My CD is not the first company to approach online CD sales this way, however. SuperSonic Boom, which launched in January 1997, offers the same service. Others include MusicMaker, Volatile Music, and CustomDisc.com.
With My CD, users can listen to 30-second samples, choose the songs they want for a 70-minute CD, and send the information to My CD. The firm then "burns" the CD and ships it to the user. Users also can choose cover art. At launch, the service will have roughly 100 pieces of cover art that it commissioned. Artists' names, liner notes, song titles, and running times also can be printed on the inserts. Each CD costs $16.99 plus shipping, according to Denise Shapiro, chief marketing officer for My CD.
Shapiro said the firm is planning to expand its offerings so that users will be able to upload their own cover art and record labels will be able to include "collateral material" such as coupons.
Although the concept makes sense, the main issue is "the depth and breadth of the catalog these players can provide," said Patrick Keane, senior analyst at Jupiter Communications. "You need to have a rich catalog of music to succeed in this space, and so far, a lot of the big record labels are averse to giving that content out."
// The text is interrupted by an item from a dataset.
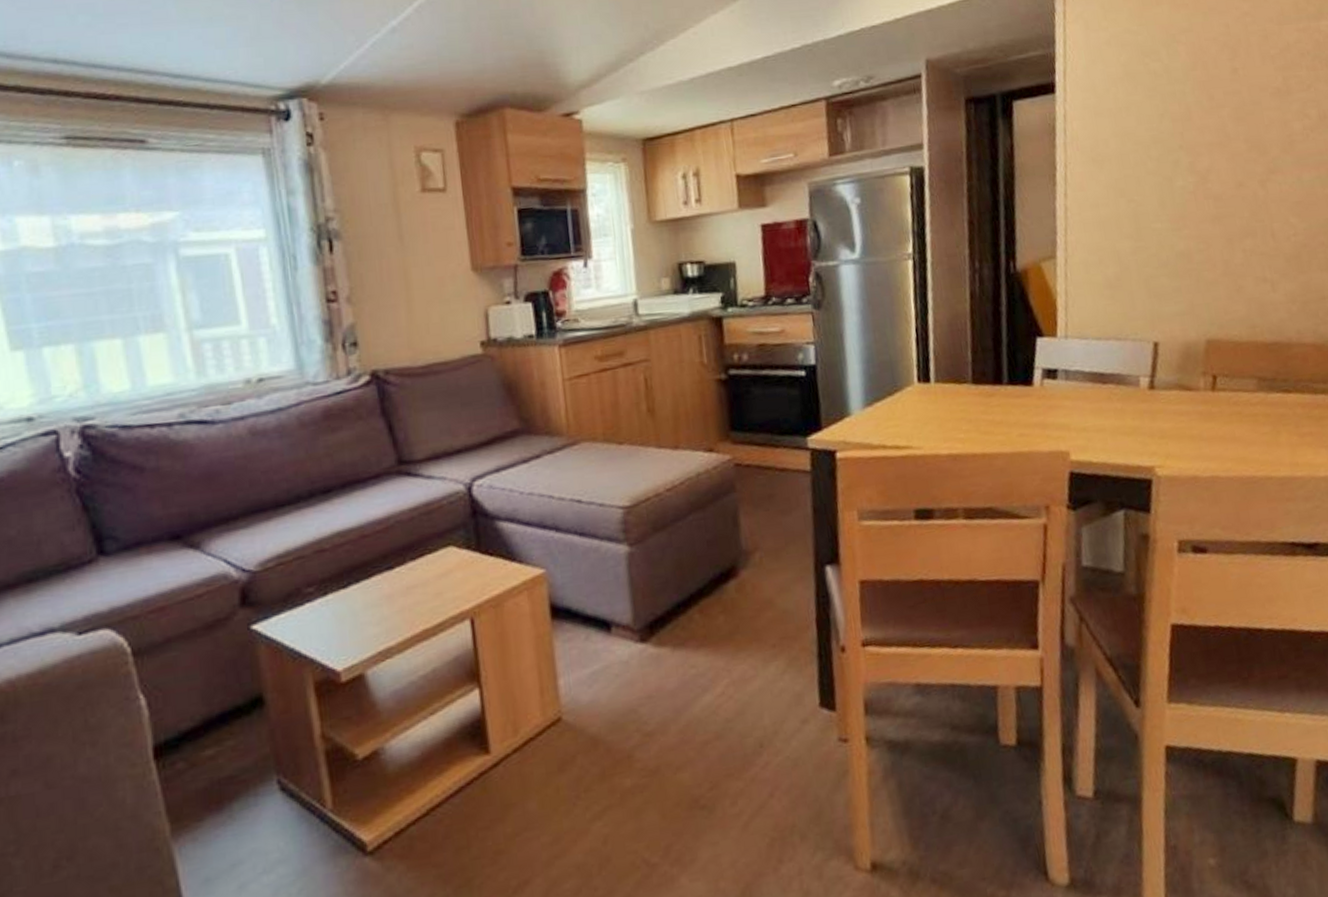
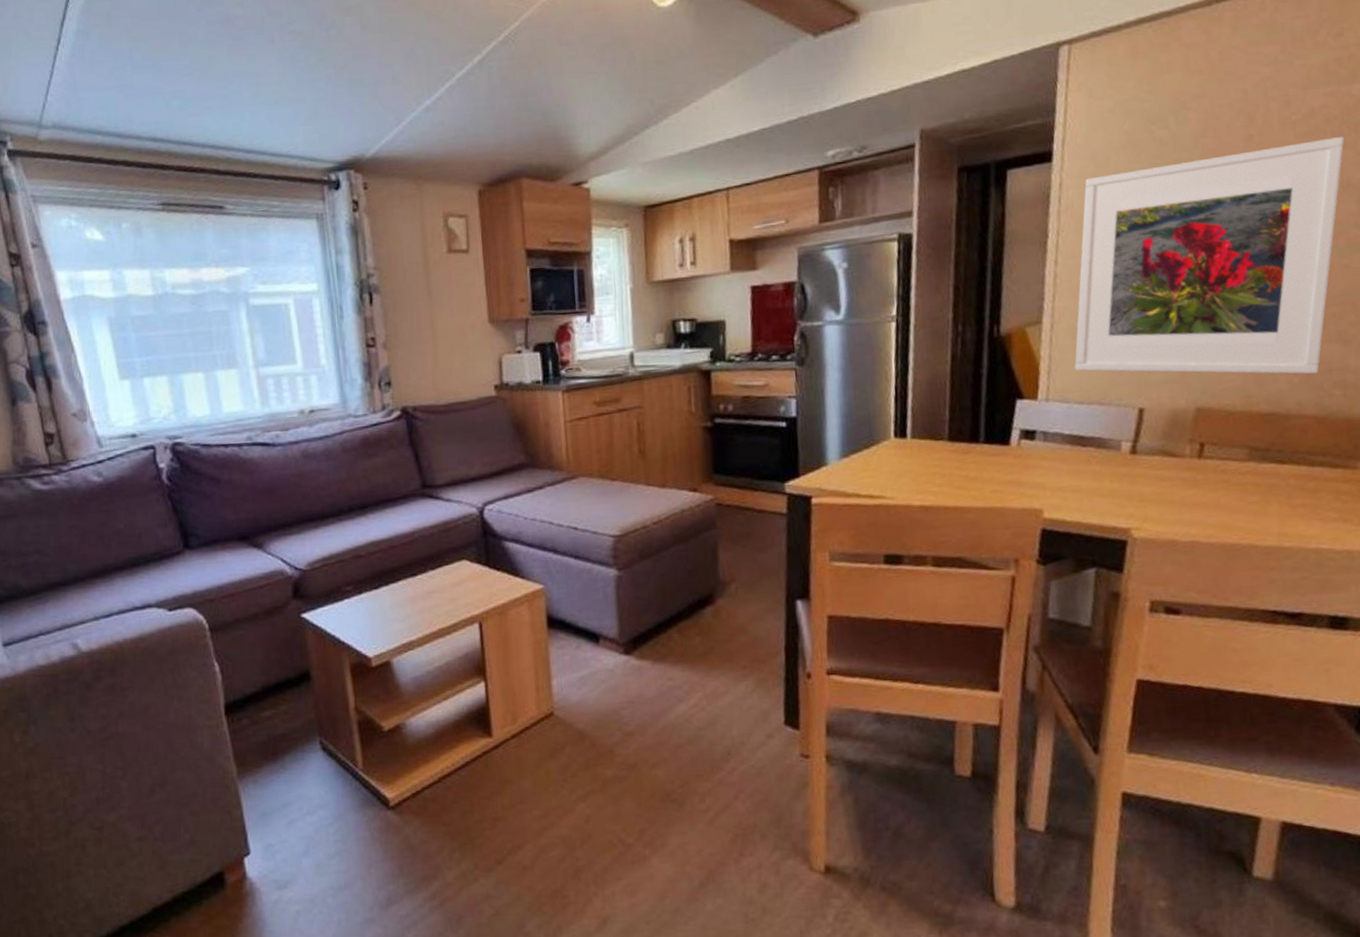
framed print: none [1087,70,1318,306] -> present [1075,136,1345,375]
Shapiro said My CD pays its record label partners per song when a track is sold. She declined to give specific figures. In addition, like SuperSonic Boom, My CD has compliance with licensing mandates exercised by the American Society of Composers, Artists, and Publishers (ASCAP) and BMI built into its business model.
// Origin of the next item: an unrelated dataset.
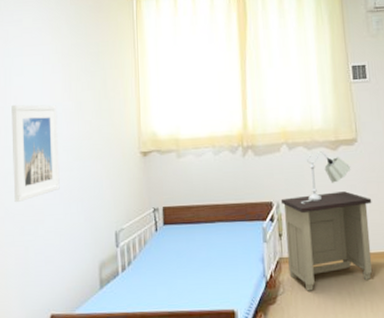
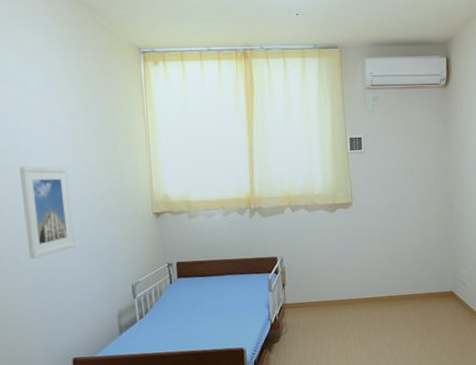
nightstand: present [280,191,373,291] -> none [284,248,363,331]
table lamp: present [301,150,351,205] -> none [302,212,346,259]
Although record labels could use these custom CD outlets as an additional revenue stream, cooperating with them also means relinquishing some all-important control over the distribution of their product. In this day of ever-easier and wider-ranging copyright violations through pirated CDs and MP3 (MPEG 1 layer 3) sites, the labels "generally have moved at a glacial pace in moving into [the Net] space," Keane noted.
For that reason, the custom-compilation services tend to offer less well-known bands and older or less popular selections from more famous artists. Shapiro said My CD would carry artists such as James Brown, Frank Sinatra, Eric Clapton, Steely Dan, and Aretha Franklin--along with newer and lesser-known artists. A search on Frank Sinatra today yielded eight tracks, mostly less-popular songs. Some of the same tracks are available on SuperSonic Boom, along with several others. A custom CD on SuperSonic Boom also costs $16.99 plus shipping.
The Net music retail space is a tough market on other fronts as well. With relatively small margins for retailers and the built-in challenge of creating brand recognition, the flood of players entering the arena have their work cut out for them. Some of the more traditional retailers such as CDnow and Music Boulevard have spent significant resources in attracting customers through expensive deals with popular sites and special offers, such as paying for shipping or give-aways with purchase. Those deals also cut into the firms' revenues.
Record labels on board with My CD include: 32 Records, Alligator Records, American Gramophone, Bar None, Clarity Records, Drive Entertainment, Lyra Productions, Nine Bar Records, Qbadisc, TKO-Magnum, and Warlock Records, the company said.